A small but potentially life saving update has been made to Google Search around earthquakes. Now you can type in “earthquake” or “earthquake near me” in Search and get instant information about the magnitude of the temblor, its epicenter and survival information all at the top of the search page.
The U.S. Geological Survey estimates that approximately 500,000 earthquakes occur around the globe each year, 100,000 of which can be felt. Now people who feel the effects of an earthquake can ask Google directly about the disaster and get timely information to help them stay safe.
In the event of an earthquake, searches for “earthquake,” “earthquakes near me” or similar queries will give you an at-a-glance summary about the quake, right at the top of the search page.
With many of us living in earthquake active areas, this type of information can be not just handy but potentially life saving.
The update is a back end update to Search so there is nothing that users need to do to get the information.

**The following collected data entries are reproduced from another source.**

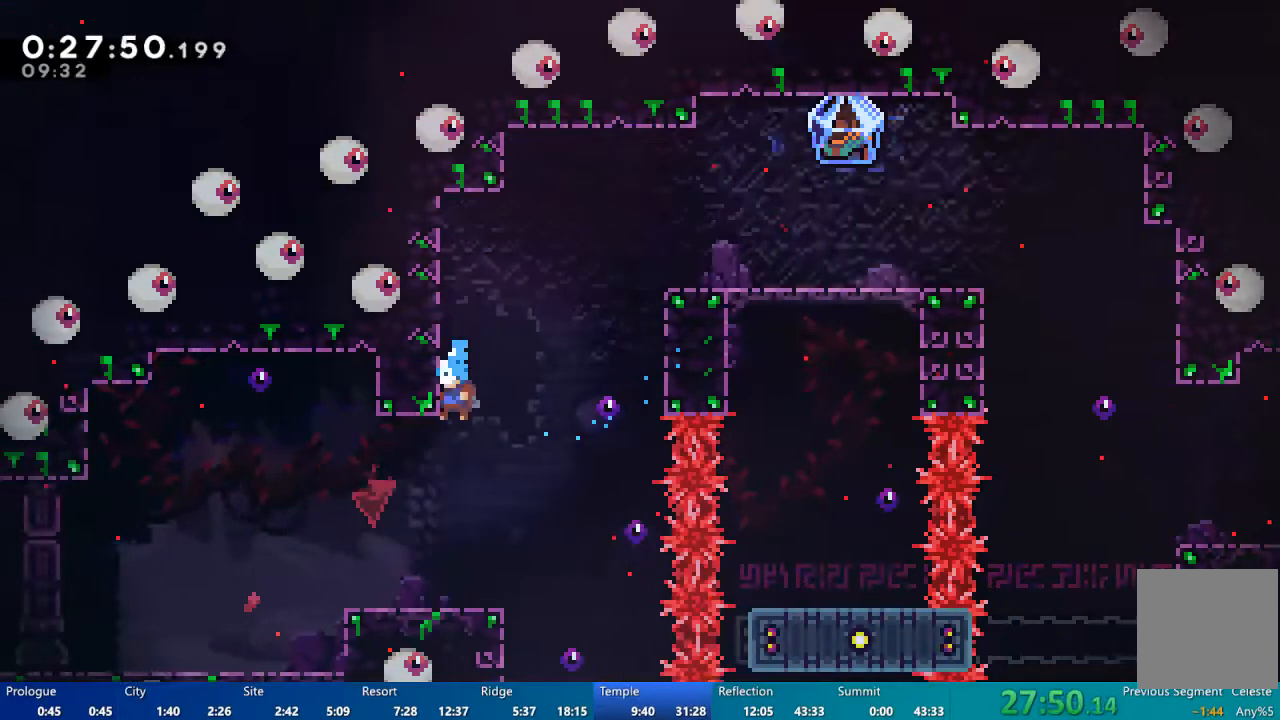
{"dt_ms": 500, "buttons": ["DPAD_RIGHT"], "left_stick": "center", "right_stick": "center", "events": [[167, "DPAD_LEFT", "down"], [267, "DPAD_LEFT", "up"], [367, "DPAD_RIGHT", "down"]]}
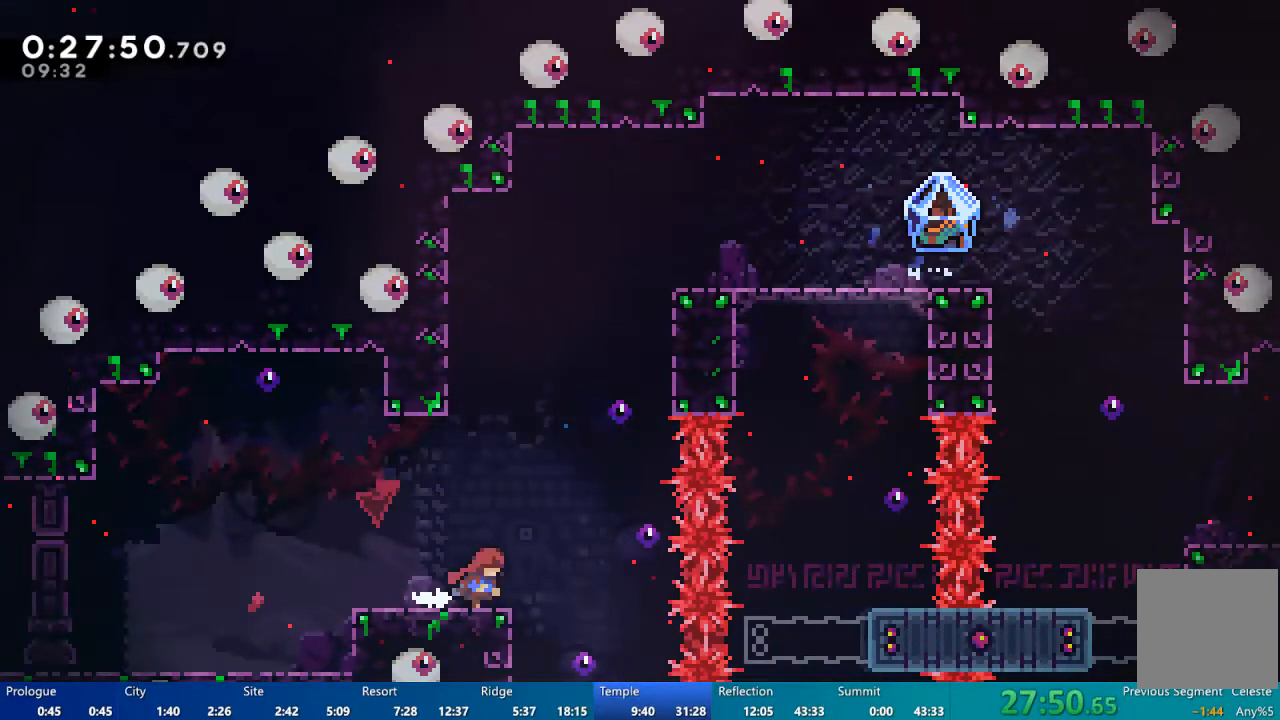
{"dt_ms": 500, "buttons": ["X", "DPAD_UP"], "left_stick": "center", "right_stick": "center", "events": [[33, "A", "down"], [267, "A", "up"], [300, "DPAD_UP", "down"], [333, "DPAD_RIGHT", "up"], [333, "X", "down"]]}
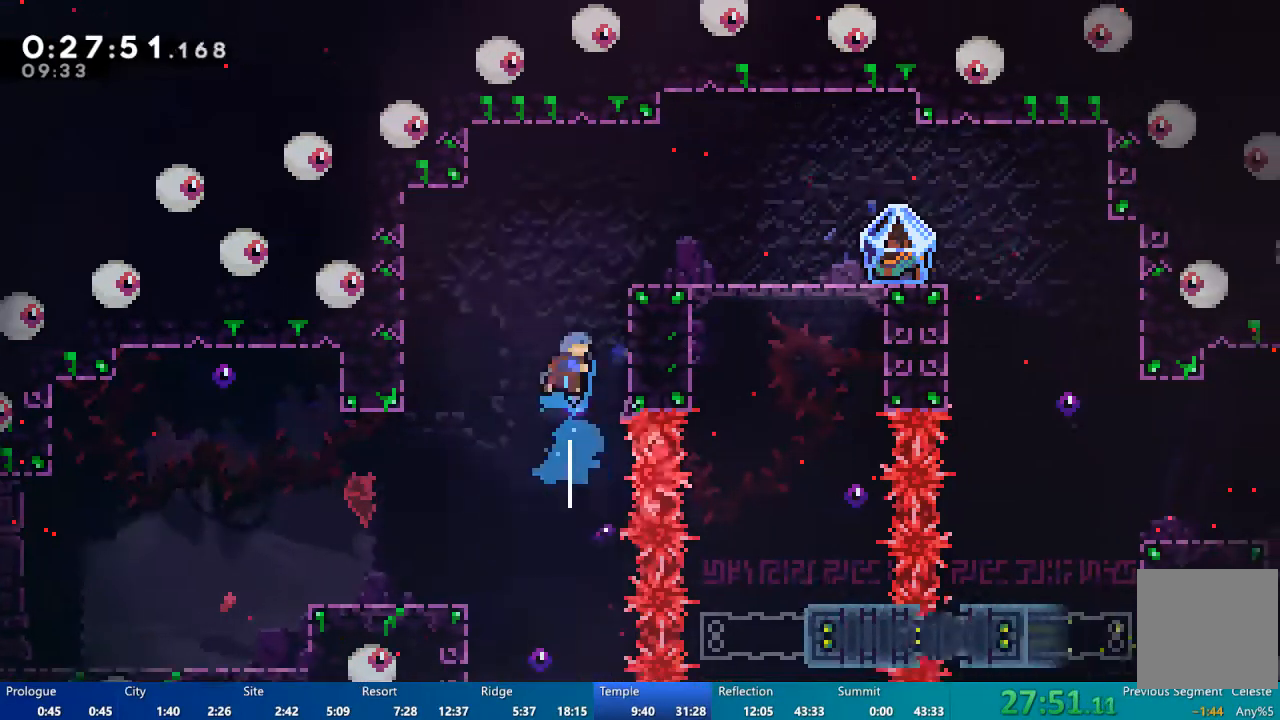
{"dt_ms": 500, "buttons": ["R2", "DPAD_RIGHT"], "left_stick": "center", "right_stick": "center", "events": [[67, "DPAD_RIGHT", "down"], [67, "DPAD_UP", "up"], [67, "X", "up"], [100, "R2", "down"], [367, "A", "down"], [500, "A", "up"]]}
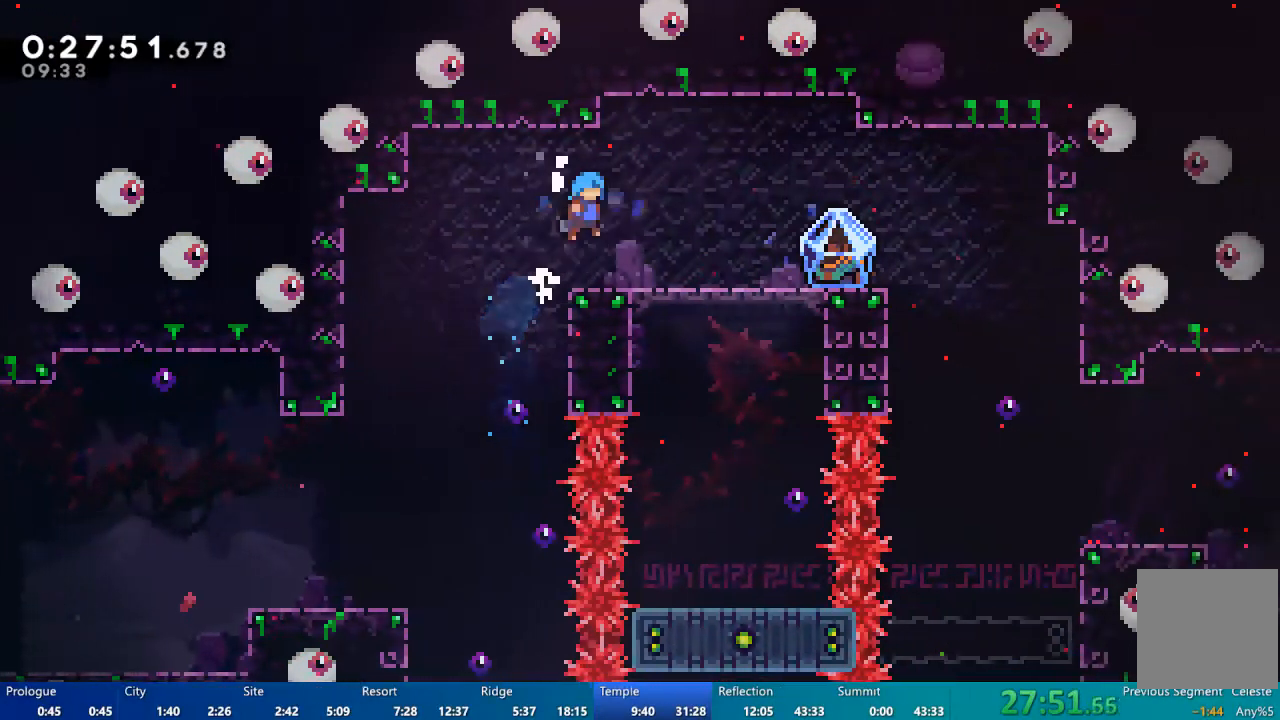
{"dt_ms": 500, "buttons": ["R2", "DPAD_RIGHT"], "left_stick": "center", "right_stick": "center", "events": [[67, "R2", "up"], [333, "X", "down"], [433, "X", "up"], [500, "R2", "down"]]}
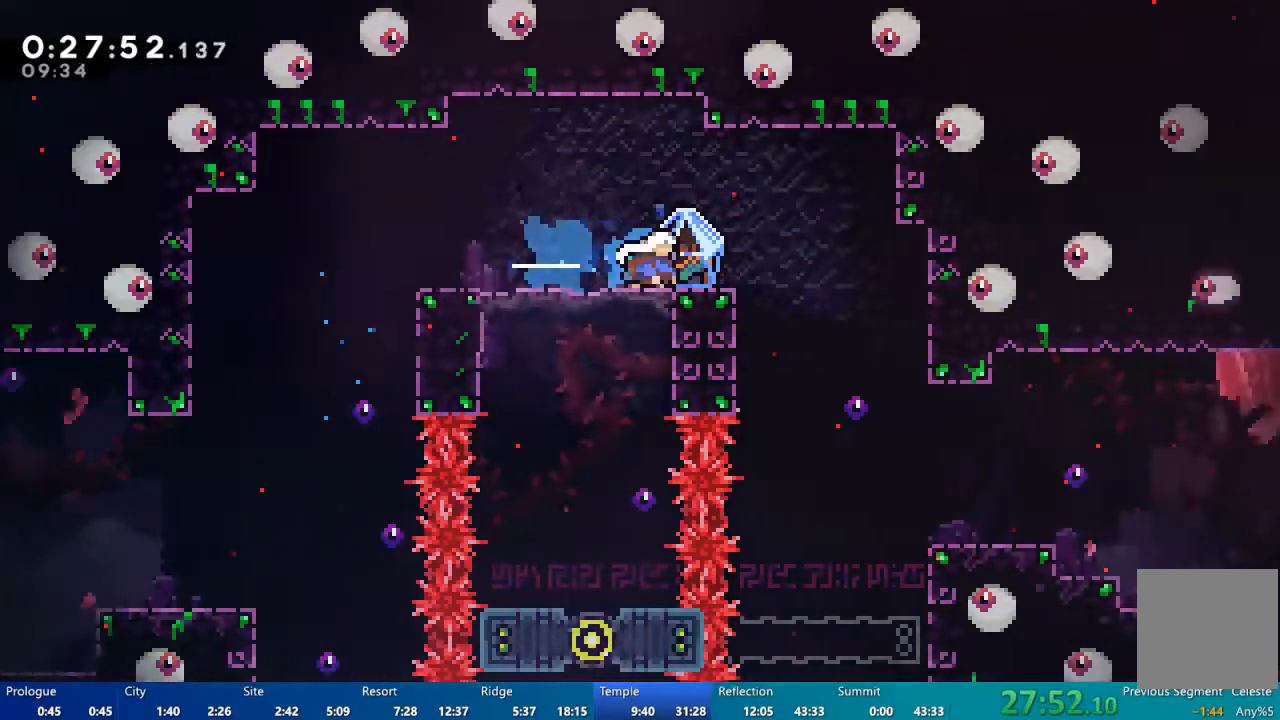
{"dt_ms": 500, "buttons": ["R2", "DPAD_RIGHT"], "left_stick": "center", "right_stick": "center", "events": [[167, "A", "down"], [300, "A", "up"]]}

Anyone can type in “earthquake” to search now and get information on quakes that have
been measured globally. The real power of this change, however, is when one strikes near you. That is when the new search information will be displayed.
Information will include a summary of the size of the quake, a map of the affected areas, and tips to safely navigate the aftermath. Oftentimes, you really want to know whether you just felt a small earthquake nearby, or a larger earthquake farther away. The map will show areas that shook with various intensities (known as a shakemap), so you’ll be able to quickly assess the reach of the earthquake as well as its epicenter.
Ultimately there is a wealth of information at your fingertips and this could prove to be very helpful in getting help or getting out of an area after a quake.